Short Sales Give ‘Contingent’ a New Meaning

Background: A new client finds a Contingent property he likes. He wants to know what this might mean to him as a potentially interested buyer. I check the agents’ version of the listing information and discover that it is a short sale. Here is my response.

Contingent is a customary phase in all normal real estate sales transactions — however when the property is a Short Sale, Contingent takes on a whole new meaning. The Contingent phase is the period of time between when an offer is accepted by a seller and when contingencies are removed. Contingencies are terms specified in the offer that requiring buyer approval or specific events which must occur before the contract becomes binding. The purpose of the contingency phase is typically to allow buyers an opportunity to review and investigate all seller disclosures, perform any inspections of their own, and have an appraisal completed. Usually this involves a time period of 17 -30 days — longer periods being more common for country properties where well and septic inspections may be needed or for a property in such condition that more than usual research is required to determine if it is actually desirable.

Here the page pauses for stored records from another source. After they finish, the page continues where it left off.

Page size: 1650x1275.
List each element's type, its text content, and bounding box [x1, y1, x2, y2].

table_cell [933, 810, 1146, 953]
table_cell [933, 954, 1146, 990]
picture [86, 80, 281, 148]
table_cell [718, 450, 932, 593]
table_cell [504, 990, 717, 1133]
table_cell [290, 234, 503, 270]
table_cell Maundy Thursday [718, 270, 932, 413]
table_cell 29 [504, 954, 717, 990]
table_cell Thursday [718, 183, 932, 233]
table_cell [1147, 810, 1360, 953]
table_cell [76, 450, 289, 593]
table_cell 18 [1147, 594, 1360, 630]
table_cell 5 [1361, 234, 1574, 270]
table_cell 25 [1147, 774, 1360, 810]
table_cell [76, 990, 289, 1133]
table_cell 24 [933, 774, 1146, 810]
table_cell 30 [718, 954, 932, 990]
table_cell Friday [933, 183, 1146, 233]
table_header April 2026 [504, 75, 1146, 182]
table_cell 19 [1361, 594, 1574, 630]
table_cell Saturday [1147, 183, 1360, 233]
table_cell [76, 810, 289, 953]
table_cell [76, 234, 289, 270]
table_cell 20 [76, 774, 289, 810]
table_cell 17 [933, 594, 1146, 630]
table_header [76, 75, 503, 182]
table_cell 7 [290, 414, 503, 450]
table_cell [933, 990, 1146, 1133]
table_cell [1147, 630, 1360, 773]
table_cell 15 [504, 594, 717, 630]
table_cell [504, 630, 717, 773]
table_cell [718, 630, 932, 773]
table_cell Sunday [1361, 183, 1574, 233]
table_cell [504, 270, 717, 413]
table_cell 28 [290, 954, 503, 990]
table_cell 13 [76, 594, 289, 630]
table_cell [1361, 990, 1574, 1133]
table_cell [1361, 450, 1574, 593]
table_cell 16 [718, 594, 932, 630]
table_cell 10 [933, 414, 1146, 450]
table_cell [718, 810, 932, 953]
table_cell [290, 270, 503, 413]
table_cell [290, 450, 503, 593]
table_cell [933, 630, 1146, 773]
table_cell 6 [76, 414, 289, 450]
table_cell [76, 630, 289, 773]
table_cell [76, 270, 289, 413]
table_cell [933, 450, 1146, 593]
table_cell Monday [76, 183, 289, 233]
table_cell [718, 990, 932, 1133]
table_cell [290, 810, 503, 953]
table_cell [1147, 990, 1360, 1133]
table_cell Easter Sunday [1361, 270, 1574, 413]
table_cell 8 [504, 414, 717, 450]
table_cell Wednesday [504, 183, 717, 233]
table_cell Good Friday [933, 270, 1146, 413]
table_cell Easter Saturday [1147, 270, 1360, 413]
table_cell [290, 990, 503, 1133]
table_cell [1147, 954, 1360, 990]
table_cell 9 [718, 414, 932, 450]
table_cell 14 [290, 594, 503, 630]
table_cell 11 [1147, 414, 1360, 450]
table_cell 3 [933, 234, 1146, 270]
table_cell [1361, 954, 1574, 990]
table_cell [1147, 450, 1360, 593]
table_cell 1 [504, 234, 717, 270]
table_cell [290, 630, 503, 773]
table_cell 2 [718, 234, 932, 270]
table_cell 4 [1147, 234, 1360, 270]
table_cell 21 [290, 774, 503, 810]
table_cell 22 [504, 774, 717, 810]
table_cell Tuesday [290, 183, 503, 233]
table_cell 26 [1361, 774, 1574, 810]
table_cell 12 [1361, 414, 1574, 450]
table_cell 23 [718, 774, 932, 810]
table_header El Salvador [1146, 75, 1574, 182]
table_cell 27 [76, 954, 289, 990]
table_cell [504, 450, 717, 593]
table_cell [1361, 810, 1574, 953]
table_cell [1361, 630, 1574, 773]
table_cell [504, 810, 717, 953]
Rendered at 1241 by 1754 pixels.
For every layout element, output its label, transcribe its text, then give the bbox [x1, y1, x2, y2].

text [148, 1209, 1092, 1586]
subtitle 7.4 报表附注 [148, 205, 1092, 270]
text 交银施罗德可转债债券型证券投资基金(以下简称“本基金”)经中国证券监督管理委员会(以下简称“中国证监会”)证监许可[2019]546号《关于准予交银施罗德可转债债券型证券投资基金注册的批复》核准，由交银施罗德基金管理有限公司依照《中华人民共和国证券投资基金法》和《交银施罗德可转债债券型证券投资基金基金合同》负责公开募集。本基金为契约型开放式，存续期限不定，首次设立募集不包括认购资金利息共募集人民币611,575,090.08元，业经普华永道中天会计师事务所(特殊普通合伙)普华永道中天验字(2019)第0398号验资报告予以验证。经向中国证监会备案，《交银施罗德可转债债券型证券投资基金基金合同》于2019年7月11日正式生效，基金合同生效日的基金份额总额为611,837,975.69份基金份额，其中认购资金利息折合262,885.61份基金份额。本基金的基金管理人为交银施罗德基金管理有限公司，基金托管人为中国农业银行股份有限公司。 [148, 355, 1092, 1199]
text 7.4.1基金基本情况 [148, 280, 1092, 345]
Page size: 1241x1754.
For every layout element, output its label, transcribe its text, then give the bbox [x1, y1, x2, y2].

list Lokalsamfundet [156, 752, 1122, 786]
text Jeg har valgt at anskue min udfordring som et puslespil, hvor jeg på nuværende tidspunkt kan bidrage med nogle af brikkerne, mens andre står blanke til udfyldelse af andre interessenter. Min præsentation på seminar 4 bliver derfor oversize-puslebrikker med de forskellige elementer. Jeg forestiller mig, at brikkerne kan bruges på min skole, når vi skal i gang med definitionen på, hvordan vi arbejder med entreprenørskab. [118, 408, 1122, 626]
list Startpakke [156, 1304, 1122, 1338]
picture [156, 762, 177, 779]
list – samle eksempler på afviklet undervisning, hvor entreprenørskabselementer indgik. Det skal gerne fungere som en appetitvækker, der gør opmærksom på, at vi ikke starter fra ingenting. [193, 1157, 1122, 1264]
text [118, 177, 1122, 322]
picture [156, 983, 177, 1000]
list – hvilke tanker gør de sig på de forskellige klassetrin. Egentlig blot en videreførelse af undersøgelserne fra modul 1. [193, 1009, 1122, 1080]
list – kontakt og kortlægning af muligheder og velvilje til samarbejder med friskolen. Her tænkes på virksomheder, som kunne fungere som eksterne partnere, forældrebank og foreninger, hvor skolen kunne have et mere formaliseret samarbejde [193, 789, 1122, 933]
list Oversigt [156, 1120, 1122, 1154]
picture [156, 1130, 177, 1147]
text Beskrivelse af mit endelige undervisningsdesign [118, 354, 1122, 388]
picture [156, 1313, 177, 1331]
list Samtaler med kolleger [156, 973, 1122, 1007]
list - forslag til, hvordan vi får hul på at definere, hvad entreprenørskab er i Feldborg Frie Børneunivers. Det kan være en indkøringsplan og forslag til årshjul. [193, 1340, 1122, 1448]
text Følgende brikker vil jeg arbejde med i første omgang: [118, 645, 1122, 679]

This time period can also be extended during the process to allow a seller to perform some corrective work that was negotiated between the parties following inspections and ends upon buyers’ confirmation of the work being satisfactorily completed.

However, in a short sale situation this contingency period is often prolonged while waiting to find out whether or not the lender will actually allow the seller to complete a sale under the price and terms agreed upon with the buyer. Multiple Listing Services require that the confidential remarks section of the listing inform agents when a property is a short sale and that actual acceptance is subject to lender approval, but beyond this statement it can be anyone’s guess as to the significance of this in regards to any particular property.

Any number of factors that are beyond a seller’s control can contribute to lengthy delays in a short sale process. When there is more than one lender involved, the one in second position may try to hijack the process in an attempt to get some compensation for their cooperation. Loss of paperwork by the lenders’ processors seems to be unbelievably common. And most disconcerting of all –the primary lender may come back to the seller after much lengthy discussion and time consuming shuffling of paperwork with an agreement to allow the sale to proceed but only if the seller agrees to some continuing liability for the difference between the sale price and what is actually owed, which will likely cause the seller to decide to abandon ship and let the property be foreclosed on.
Another hindrance — since buyers are usually not inclined to incur costs for inspections until they are sure of having a deal, buyer’s inspections typically won’t even begin until after the lender and the sellers have agreed to terms — so the buyer often doesn’t even know whether the property is in acceptable condition until far into the process and after finally delving further may ultimately decide to walk away after much time has already elapsed. So, when a short sale property changes to Contingent status this is not necessarily an indication that the offer is likely to proceed to Pending anytime soon.

Not the norm, but a sobering reality — an agent recently reported at the one of the weekly realtor meetings I attend that she’d just closed a challenging short sale — after 534 days!! Bottom line: When considering whether or not to make an offer on a particular short sale property it is very important to look beyond price — identify the lender and learn what their reputation is for efficiency in processing these transactions, to take into account how knowledgeable the listing agent is about the process and to consider how effective he/she will likely be at shepherding the process forward, find out what if any contact has been made with the lender and the history of any negotiations that have already occurred — to get an idea of how likely it is that an accepted offer will close at the price suggested in the listing and how long it might take.